Grâce à Lui, je ne suis pas une victime mais un survivant

    Grâce à Lui, je ne suis pas une victime mais un survivant

    Alors que je conduisais trois missionnaires à plein temps à l'aéroport de Bruxelles, ce mardi matin 22 mars 2016, j'étais loin d'imaginer que nos vies allaient basculer aussi rapidement qu'irrémédiablement.

    Pendant que sœur Clain faisait la queue à l'enregistrement de son vol pour Salt Lake City, nous avons entendu une terrible explosion qui nous a tous projetés au sol. J'ai aussitôt perdu le contact avec mes trois jeunes missionnaires. Beaucoup de gens se sont précipités vers la sortie. J'avais, quant à moi, la jambe gauche fracturée et amputée d'une partie de sa masse musculaire. Je me suis alors allongé à même le sol de l'aéroport. Une sensation immédiate de paix m’a enveloppé : je n'étais ni anxieux, ni inquiet et je n'éprouvais aucune douleur. J'avais le sentiment très net que je serais protégé, que les médecins me sauveraient la vie.

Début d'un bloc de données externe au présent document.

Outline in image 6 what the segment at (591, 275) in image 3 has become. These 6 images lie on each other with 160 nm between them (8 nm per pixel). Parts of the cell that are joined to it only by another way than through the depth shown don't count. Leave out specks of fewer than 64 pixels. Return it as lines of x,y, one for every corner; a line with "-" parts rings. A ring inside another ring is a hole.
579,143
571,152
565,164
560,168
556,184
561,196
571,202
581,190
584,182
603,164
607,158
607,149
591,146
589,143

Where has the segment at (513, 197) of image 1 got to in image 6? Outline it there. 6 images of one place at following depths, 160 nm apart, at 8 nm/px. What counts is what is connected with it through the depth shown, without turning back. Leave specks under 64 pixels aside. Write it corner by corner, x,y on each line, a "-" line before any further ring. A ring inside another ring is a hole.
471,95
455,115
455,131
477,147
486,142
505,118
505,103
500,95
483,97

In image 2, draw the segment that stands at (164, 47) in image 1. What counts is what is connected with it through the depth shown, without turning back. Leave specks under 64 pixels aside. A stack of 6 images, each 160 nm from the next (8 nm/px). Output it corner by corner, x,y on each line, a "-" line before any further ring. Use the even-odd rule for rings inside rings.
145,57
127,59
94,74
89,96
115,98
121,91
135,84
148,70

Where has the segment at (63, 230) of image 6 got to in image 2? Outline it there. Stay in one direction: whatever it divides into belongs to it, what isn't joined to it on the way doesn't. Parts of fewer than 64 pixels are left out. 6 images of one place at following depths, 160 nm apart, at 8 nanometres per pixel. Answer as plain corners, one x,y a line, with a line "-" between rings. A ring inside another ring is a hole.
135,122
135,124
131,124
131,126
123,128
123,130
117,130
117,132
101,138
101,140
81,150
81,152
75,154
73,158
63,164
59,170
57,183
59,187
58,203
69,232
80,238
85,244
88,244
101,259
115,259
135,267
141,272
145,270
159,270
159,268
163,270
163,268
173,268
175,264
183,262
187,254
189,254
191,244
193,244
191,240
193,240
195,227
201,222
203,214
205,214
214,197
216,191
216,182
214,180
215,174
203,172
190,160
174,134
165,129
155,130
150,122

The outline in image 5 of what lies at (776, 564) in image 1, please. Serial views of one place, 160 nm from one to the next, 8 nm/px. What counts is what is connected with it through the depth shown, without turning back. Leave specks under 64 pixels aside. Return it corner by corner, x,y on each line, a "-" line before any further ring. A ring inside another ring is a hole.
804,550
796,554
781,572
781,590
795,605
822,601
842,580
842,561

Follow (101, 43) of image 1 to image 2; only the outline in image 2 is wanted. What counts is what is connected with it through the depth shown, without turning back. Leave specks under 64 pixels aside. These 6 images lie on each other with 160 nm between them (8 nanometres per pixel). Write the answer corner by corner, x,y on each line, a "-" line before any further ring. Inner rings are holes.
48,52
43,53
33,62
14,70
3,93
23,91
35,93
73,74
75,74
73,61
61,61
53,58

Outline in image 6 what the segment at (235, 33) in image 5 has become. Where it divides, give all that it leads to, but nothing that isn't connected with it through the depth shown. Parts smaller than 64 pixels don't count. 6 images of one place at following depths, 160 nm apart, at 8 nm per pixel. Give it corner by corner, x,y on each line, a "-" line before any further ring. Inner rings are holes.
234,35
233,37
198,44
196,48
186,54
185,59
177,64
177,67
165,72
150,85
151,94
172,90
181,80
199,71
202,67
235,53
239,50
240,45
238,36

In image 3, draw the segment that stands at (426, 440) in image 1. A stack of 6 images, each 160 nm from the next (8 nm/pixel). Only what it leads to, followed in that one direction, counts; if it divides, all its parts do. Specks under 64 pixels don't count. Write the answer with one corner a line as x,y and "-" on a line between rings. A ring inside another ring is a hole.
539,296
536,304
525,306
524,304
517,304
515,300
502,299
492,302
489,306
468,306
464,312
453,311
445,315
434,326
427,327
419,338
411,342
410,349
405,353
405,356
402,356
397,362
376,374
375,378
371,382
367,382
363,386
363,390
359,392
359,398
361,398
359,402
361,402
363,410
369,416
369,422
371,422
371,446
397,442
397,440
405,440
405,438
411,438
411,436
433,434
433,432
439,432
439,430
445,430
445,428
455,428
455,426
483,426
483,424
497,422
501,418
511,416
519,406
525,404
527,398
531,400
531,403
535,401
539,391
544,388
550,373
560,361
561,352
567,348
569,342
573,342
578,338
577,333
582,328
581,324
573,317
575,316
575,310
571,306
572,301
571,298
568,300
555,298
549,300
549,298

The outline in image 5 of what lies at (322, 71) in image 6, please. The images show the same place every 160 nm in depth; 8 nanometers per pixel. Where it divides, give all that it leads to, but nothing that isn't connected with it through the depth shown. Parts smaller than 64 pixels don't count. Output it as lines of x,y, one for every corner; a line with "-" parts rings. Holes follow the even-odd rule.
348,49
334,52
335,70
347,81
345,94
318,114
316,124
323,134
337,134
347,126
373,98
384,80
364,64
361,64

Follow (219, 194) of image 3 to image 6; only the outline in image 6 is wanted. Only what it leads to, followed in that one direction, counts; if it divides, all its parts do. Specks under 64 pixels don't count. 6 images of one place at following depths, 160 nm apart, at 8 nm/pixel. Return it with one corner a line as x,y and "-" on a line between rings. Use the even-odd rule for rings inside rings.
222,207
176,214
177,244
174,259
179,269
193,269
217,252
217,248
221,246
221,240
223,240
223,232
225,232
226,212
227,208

    Alors que j'attendais les secours, je me suis souvenu de Néphi et de ses frères, à qui le Seigneur avait demandé de retourner à Jérusalem chercher les plaques d'airain détenues par  Laban. C'était une tâche difficile : les deux premières tentatives avaient échoué (voir 1 Néphi 3) mais Néphi était quand même retourné chez Laban, « conduit par l'Esprit, ne sachant pas d'avance ce [qu'il ferait]...  (1 Néphi 4: 6-7). Finalement, grâce à sa foi et à sa confiance dans le Seigneur, il avait pu récupérer les plaques.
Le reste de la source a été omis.